SHAP is designed to explain machine learning model outputs that exist in the “margin space,” and ZestFinance argues that this poses a challenge when using it to explain why an applicant was denied credit. In other words, lenders need the explanation to be in “score space,” but SHAP doesn’t allow this easily. As a result, according to Budzik in a post on the topic:
If you compute the set of weighted key factors in margin space, you’ll get a very different set of factors and weights than if you compute them in score space, which is where banks derive their top five explanations for rejecting a borrower. Even if you are using the same populations and are only looking at the transformed values, you will not get the same importance weights. Worse, you likely won’t end up with the same factors in the top five.
As a result, a lender might provide an adverse action notice to a consumer that inaccurately ranks the reasons the applicant was denied. This could lead to the applicant attempting to correct their credit profile in the wrong way, focusing on a reason for denial that was actually less critical to their denial than another reason that was inaccurately ranked less important.
What ML-based Credit Models Mean for Lenders
As of now, there are few examples of explainable machine learning as applied to credit underwriting. ZestFinance does claim its ZAML software is one of them, working to explain multiple types of machine learning-based credit models.
That said, it’s likely going to be several years before lenders are comfortable fully automating their credit underwriting with machine learning, especially due to uncertainty around regulations. As evidenced by the recent interest in discussing machine learning in finance, the government is likely to make several decisions regarding the use of ML-based credit models within the next few years.
That doesn’t, however, necessarily mean that lenders should wait to figure out how exactly they would implement a machine learning-based credit model when the time comes. They should be paying attention to the black box problem and how FinTechs, banks, and regulators are responding to it.
The black box problem matters because overcoming it can unlock the real potential that machine learning has in finance, particularly credit underwriting. Explainable models could allow lenders to approve more loan applicants that would have otherwise been denied by more rigid credit model without increasing the risk they take on.

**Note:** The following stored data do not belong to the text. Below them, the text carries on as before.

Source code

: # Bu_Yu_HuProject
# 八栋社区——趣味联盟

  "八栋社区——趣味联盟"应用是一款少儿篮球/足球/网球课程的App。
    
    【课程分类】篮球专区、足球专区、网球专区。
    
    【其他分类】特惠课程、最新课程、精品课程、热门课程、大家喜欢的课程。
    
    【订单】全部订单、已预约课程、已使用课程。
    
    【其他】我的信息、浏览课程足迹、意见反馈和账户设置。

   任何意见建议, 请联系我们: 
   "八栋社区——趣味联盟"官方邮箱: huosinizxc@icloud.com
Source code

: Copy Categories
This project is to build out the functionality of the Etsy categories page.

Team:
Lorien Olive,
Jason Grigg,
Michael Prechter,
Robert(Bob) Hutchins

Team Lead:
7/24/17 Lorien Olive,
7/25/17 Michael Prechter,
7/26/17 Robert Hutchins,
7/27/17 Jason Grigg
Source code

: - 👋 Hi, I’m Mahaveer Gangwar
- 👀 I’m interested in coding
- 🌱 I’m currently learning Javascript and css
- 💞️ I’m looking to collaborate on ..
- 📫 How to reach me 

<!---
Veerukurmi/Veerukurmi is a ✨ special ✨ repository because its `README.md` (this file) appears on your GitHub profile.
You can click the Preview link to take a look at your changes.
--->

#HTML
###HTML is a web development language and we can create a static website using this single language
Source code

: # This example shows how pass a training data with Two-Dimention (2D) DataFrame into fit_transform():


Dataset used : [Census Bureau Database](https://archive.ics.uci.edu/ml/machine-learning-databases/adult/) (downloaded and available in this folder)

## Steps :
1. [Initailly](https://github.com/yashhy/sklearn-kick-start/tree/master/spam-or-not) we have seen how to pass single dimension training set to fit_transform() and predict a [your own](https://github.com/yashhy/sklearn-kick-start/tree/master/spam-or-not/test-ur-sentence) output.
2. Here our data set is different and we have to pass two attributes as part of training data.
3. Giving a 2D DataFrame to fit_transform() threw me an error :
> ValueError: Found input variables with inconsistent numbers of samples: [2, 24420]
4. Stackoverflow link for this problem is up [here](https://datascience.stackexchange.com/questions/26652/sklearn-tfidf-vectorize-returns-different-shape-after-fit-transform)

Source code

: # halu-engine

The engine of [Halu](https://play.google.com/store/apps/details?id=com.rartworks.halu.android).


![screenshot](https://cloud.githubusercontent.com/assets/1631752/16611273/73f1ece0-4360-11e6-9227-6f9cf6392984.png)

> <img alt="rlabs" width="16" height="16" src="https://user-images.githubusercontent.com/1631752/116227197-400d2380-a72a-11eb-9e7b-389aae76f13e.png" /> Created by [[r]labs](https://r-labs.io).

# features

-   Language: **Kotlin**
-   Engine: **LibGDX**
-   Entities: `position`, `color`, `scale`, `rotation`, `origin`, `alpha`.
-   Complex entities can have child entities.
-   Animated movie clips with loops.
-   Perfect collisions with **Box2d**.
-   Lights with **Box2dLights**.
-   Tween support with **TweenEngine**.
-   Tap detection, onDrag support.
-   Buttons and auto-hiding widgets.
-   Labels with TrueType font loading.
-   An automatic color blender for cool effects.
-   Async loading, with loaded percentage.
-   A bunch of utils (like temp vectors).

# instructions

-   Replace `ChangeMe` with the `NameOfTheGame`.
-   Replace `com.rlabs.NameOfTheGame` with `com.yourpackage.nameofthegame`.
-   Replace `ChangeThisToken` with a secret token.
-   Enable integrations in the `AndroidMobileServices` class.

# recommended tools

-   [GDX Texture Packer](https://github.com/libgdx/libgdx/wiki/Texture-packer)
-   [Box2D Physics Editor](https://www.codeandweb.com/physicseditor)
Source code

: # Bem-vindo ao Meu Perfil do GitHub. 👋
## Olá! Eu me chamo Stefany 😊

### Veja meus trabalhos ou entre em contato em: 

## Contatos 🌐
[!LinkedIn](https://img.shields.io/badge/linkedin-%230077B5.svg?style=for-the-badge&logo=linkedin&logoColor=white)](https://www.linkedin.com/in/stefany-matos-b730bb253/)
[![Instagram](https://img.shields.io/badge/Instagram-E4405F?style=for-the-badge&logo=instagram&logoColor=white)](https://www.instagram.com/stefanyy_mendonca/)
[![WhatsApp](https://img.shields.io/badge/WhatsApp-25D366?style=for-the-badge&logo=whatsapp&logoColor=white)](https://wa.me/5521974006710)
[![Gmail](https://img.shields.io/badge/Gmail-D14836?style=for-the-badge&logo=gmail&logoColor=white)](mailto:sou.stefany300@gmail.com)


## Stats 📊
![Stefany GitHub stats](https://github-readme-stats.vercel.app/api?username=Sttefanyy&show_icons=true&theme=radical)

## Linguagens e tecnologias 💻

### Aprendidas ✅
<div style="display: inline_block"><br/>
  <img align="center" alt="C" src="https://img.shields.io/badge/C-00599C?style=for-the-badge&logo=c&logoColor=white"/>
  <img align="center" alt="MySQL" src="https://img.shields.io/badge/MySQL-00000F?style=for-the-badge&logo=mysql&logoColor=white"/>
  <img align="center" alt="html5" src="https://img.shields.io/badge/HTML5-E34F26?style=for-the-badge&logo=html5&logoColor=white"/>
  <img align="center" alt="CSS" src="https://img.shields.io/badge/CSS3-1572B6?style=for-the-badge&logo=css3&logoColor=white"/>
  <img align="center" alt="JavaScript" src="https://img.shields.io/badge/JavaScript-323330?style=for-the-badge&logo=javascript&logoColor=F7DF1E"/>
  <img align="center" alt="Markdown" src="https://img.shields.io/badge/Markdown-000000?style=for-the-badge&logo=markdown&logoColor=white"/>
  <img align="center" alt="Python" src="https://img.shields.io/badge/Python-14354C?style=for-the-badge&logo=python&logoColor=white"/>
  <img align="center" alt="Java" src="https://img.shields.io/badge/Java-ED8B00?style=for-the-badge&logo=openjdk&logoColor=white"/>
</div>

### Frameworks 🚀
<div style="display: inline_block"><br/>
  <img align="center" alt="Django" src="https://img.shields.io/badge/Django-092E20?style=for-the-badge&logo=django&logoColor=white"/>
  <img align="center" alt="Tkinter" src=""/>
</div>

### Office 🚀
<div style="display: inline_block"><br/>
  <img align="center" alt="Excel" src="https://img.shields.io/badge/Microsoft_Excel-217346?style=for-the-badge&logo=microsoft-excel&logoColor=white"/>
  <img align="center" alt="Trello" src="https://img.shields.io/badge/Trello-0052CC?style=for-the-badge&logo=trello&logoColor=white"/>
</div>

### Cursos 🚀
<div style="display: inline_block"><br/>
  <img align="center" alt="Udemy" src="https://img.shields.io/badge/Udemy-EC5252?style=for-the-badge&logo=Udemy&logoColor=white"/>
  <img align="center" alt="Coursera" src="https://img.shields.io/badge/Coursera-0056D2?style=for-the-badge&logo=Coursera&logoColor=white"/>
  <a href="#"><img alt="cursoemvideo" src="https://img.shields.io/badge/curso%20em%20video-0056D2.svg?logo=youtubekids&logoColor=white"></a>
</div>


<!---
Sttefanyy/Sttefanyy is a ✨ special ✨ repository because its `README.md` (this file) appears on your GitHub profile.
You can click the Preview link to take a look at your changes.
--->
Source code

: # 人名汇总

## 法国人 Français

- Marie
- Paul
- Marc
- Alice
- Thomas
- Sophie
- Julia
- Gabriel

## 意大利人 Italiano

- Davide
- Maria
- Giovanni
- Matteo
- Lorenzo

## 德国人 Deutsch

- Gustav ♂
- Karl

In terms of dollars, this means more revenue and less money lent out to borrowers that won’t be able to pay it back.
The near infinite data points involved in a machine learning model may in large part originate the black box problem, but they’re what will also allow lenders to create more nuanced profiles of a loan applicant.
What ML-based Credit Models Mean for Borrowers
Machine learning-based credit models may allow lenders to approve them for loans when they wouldn’t have before. When explainable ML becomes ubiquitous in credit underwriting, ideally, lenders will be able to run more effective businesses and will allow more people to have fair access to credit, regardless of age, gender, or race.